# Passage provided:
☆ ☆ ☆
1. A substantially pure .omega.-conotoxin peptide having the formula Cys-Xaa.sub.1 -Gly-Xaa.sub.2 -Gly-Ala-Xaa.sub.3 -Cys-Arg-Lys-Thr-Xaa.sub.4 -Tyr-Xaa.sub.5 -Cys-Cys-Ser-Gly-Ser-Cys-Xaa.sub.6 -Arg-Gly-Xaa.sub.7 -Cys (SEQ ID NO:2), wherein Xaa.sub.1 is Lys or Gln, Xaa.sub.2 is Lys or Arg, Xaa.sub.3 is Pro, Ser or 4-hydroxyproline, Xaa.sub.4 is Met, Ser or norleucine, Xaa.sub.5 is Asp or Asn, Xaa.sub.6 is Gly-Arg or Asn and Xaa.sub.7 is Lys or Arg.

2. The peptide of claim 1 wherein the C-terminus is amidated.

3. A substantially pure .omega.-conotoxin peptide having the formula Cys-Lys-Gly-Lys-Gly-Ala-Xaa.sub.1 -Cys-Arg-Lys-Thr-Xaa.sub.2 -Tyr-Asp-Cys-Cys-Ser-Gly-Ser-Cys-Gly-Arg-Arg-Gly-Lys-Cys (SEQ ID NO:3), wherein Xaa.sub.1 is Pro or 4-hydroxyproline and Xaa.sub.2 is Met or norleucine.
☆ ☆ ☆
# Extracted material:
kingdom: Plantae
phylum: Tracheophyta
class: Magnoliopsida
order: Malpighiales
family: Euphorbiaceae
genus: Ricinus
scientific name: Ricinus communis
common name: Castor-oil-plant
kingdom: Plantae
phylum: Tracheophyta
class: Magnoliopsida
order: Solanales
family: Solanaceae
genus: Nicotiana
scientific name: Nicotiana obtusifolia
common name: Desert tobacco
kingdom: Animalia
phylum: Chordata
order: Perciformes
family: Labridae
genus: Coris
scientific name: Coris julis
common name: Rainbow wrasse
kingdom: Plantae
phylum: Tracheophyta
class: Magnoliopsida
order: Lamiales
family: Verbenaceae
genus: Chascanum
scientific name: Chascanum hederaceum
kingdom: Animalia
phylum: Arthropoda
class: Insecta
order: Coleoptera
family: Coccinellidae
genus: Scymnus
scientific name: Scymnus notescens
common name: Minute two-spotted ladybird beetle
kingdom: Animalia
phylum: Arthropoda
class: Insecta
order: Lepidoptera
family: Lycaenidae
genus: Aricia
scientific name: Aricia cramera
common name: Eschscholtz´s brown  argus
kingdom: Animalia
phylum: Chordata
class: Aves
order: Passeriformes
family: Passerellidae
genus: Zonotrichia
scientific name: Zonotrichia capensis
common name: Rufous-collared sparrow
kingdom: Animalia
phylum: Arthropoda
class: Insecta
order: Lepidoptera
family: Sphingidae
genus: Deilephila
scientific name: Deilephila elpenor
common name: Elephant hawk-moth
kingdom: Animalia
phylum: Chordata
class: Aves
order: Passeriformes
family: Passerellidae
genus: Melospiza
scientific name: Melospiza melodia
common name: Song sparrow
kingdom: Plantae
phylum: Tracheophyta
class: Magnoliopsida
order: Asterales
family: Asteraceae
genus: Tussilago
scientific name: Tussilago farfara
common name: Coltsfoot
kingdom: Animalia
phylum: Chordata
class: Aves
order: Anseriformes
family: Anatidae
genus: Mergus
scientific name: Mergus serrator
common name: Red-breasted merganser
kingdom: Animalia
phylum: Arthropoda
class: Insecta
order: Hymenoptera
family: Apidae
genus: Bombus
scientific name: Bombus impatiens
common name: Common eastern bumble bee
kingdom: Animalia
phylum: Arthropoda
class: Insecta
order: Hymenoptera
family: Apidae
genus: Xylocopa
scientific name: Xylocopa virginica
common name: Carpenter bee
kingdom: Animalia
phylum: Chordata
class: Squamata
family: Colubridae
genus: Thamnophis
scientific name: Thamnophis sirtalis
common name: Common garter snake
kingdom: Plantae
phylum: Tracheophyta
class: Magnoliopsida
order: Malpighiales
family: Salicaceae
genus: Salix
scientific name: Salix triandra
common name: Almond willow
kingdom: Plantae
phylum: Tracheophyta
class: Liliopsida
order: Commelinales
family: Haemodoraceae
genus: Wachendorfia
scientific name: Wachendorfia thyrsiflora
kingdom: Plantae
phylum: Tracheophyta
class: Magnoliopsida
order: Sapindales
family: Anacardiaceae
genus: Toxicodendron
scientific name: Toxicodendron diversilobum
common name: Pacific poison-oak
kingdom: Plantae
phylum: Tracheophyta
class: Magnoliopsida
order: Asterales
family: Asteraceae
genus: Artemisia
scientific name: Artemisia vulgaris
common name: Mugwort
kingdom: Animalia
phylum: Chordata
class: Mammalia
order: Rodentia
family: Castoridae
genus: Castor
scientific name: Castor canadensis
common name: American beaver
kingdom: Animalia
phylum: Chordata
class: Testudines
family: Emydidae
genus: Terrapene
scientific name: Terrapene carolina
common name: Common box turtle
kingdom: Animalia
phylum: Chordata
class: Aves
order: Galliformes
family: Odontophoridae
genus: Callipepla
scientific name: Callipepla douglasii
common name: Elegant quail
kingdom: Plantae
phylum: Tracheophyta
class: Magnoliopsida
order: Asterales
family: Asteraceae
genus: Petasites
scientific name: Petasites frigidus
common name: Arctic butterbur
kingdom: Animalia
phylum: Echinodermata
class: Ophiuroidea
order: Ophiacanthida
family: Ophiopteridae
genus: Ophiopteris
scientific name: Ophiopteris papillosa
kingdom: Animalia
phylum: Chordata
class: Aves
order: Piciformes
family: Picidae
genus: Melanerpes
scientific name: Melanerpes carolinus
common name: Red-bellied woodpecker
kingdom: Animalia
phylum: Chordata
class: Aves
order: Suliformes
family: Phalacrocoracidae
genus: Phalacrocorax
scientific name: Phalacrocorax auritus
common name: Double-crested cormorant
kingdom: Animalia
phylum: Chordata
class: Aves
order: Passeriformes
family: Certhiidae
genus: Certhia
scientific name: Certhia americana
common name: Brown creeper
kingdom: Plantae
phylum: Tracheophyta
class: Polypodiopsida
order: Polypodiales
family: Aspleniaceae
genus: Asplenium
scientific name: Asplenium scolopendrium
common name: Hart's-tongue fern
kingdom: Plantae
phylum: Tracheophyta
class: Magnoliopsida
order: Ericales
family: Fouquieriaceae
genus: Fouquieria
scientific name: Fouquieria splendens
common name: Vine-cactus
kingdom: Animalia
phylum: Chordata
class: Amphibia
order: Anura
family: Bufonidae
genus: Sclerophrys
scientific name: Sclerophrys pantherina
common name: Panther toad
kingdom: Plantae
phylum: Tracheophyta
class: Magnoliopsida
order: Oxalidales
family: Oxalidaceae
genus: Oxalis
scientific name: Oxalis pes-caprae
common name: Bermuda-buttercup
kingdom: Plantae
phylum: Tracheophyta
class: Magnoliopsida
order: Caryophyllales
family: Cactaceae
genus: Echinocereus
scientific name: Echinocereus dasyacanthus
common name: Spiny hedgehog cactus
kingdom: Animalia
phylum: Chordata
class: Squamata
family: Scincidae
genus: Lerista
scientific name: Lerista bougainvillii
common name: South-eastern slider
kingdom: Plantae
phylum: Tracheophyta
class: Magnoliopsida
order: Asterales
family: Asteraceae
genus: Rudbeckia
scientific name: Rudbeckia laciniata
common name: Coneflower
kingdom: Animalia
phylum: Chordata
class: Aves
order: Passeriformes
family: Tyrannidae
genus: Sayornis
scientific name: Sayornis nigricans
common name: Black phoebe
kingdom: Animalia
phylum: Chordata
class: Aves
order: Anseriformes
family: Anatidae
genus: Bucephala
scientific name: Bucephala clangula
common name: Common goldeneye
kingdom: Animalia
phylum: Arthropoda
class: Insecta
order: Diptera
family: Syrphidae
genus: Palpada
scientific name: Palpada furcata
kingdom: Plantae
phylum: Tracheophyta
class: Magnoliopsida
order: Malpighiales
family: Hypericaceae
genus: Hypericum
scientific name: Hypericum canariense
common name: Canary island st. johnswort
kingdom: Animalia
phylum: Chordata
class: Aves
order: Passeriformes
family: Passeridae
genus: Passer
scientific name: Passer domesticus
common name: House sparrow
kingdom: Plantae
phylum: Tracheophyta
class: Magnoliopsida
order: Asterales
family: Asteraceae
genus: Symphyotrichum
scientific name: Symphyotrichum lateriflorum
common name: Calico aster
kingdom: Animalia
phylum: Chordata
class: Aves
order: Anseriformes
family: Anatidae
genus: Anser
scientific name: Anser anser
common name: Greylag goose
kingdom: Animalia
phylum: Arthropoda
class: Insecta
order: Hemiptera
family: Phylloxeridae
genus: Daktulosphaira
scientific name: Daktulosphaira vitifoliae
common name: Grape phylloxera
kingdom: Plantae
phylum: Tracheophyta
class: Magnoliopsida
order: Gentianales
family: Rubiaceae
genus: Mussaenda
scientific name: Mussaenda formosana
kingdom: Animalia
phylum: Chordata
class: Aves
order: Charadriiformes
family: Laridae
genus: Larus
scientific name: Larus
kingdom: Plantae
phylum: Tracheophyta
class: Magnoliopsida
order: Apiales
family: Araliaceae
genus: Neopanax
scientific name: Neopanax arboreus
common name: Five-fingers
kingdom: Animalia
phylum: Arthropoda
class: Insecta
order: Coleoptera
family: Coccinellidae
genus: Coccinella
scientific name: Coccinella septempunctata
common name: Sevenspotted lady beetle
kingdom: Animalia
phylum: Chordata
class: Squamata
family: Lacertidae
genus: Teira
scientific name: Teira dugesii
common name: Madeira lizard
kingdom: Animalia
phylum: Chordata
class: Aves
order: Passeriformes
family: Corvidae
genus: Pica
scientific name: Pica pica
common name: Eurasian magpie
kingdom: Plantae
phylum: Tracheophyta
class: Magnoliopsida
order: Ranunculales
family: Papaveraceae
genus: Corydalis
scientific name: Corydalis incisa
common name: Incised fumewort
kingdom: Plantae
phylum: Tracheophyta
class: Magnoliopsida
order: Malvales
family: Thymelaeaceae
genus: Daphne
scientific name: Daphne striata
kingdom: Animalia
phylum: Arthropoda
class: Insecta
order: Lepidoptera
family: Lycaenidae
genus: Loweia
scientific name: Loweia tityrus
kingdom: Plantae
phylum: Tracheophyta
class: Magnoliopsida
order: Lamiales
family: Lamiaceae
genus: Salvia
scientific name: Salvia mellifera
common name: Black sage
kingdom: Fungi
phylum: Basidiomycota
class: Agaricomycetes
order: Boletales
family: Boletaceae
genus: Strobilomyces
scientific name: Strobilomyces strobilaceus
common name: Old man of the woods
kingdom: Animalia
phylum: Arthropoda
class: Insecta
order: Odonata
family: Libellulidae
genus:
☆ ☆ ☆
# Exercise requirements:
1. Rewrite the conotoxin claims starting with "2. The peptide" and going on through "Met or norleucine.", putting "hydroxyproline" wherever "4-hydroxyproline" appears.
2. Using the conotoxin claims, list every residue allowed at the variable positions (Xaa.sub.1 and Xaa.sub.2) of the peptide in claim 3.

# Task-by-task outputs:
1.
2. The peptide of claim 1 wherein the C-terminus is amidated.

3. A substantially pure .omega.-conotoxin peptide having the formula Cys-Lys-Gly-Lys-Gly-Ala-Xaa.sub.1 -Cys-Arg-Lys-Thr-Xaa.sub.2 -Tyr-Asp-Cys-Cys-Ser-Gly-Ser-Cys-Gly-Arg-Arg-Gly-Lys-Cys (SEQ ID NO:3), wherein Xaa.sub.1 is Pro or hydroxyproline and Xaa.sub.2 is Met or norleucine.

2.
- Pro
- 4-hydroxyproline
- Met
- norleucine